Médiation en droit du travail

La médiation en droit du travail englobe une variété de modes de règlement des différends entre les employeurs et les syndicats dans le secteur syndiqué du marché du travail.

La médiation en droit du travail englobe une variété de modes de règlement des différends entre les employeurs et les syndicats dans le secteur syndiqué du marché du travail. L'objet de la médiation est de régler, d'une part, les « conflits d'intérêts » dans le cadre de la négociation d'une convention collective et, d'autre part, les « conflits de droits » portant sur l'interprétation de la convention collective.

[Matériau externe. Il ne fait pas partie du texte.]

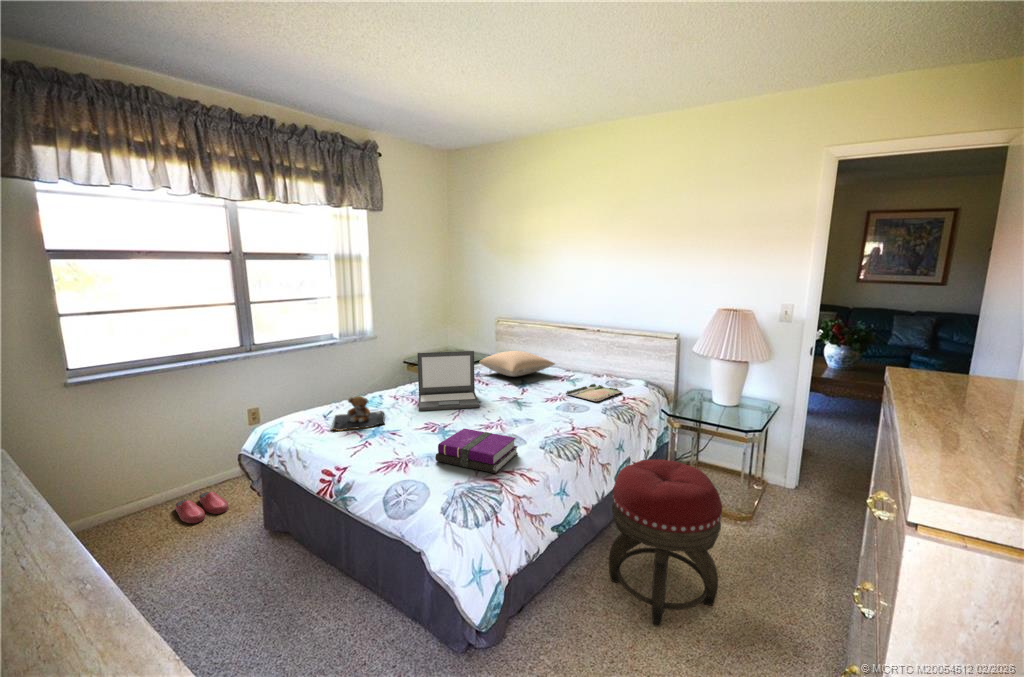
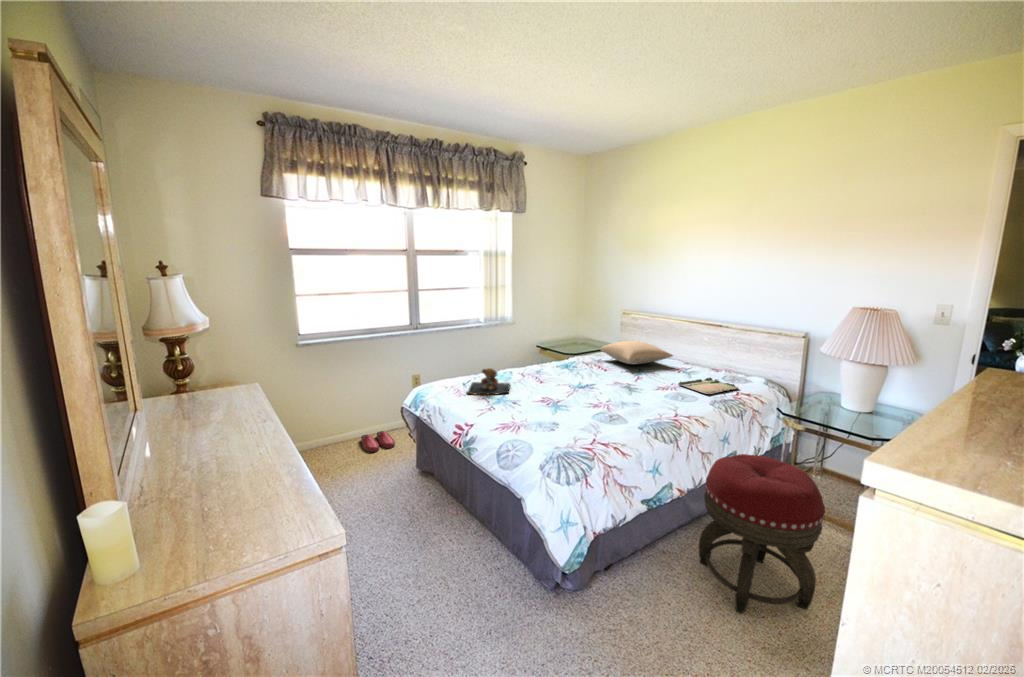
laptop: present [417,351,480,411] -> none [539,336,592,388]
notebook: present [436,429,518,473] -> none [543,403,617,444]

Depuis le début du siècle, une caractéristique principale marque le régime des négociations collectives et le droit du travail au Canada (voir Négociation collective et Droit du travail), soit la participation active de gouvernement en qualité d'« intermédiaire impartial » pour aider les employeurs et les syndicats à négocier les modalités de leur convention collective. Si les parties se butent à une impasse dans leur négociation directe de la convention collective, l'une ou l'autre a le droit de recourir à la sanction économique, savoir la grève dans le cas des employés et le lock-out dans le cas de l'employeur. Mais, toutes les autorités législatives canadiennes exigent que les parties se soumettent d'abord à un processus de médiation appelé « conciliation » avant d'exercer le droit de grève ou de lock-out.

La conciliation

Divers modèles de conciliation existent, mais ils comportent tous des conciliateurs. Ces derniers sont des fonctionnaires chargés de faciliter le processus de négociation à la demande de l'une ou l'autre des parties engagées dans une négociation collective. Les conseils de conciliation tripartites formés de personnes désignées par chacune des parties et d'un tiers neutre qui préside le conseil et qui est choisi par les représentants des parties constituent une autre étape du processus de conciliation dans de nombreuses autorités législatives, mais leur utilisation est largement limitée aux conflits de travail dans le secteur public. Une variante de ce modèle est le commissaire conciliateur, tierce partie neutre et indépendante nommée par le gouvernement pour faciliter la résolution d'un conflit survenu lors d'une négociation collective.

Conciliateurs

Les conciliateurs travaillent de façon informelle et ne présentent leurs conclusions qu'au gouvernement. Les conseils de conciliation et les commissaires conciliateurs travaillent de façon plus formelle et présentent leur rapport formel au gouvernement et aux parties. Ce rapport comporte leurs conclusions accompagnées de recommandations sur la façon de régler le conflit. Ces rapports sont rendus publics, et bien qu'ils ne s'imposent pas aux parties, ils servent souvent de base aux parties pour la résolution du différend. La médiation postérieure à la grève ou au lock-out, inspirée de l'expérience tant du secteur public que du secteur privé, est devenue une caractéristique additionnelle de la médiation en droit du travail au Canada, à laquelle on fait appel le plus souvent lors de conflits de travail interminables et insolubles.

Deux dernières décennies

Durant les deux dernières décennies, la médiation en droit du travail sert à faciliter la résolution des conflits de droits nés d'une convention collective. Habituellement, le gouvernement offre des services de médiation pour aider les parties à résoudre un grief découlant d'une convention collective avant de renvoyer l'affaire à l'arbitrage obligatoire. Ces médiateurs sont souvent choisis parmi les mêmes groupes que les conciliateurs chargés des conflits d'intérêts, bien que des tentatives soient faites dans certaines autorités législatives pour privatiser cette fonction et la séparer des services de médiation en droit du travail qu'offre le gouvernement.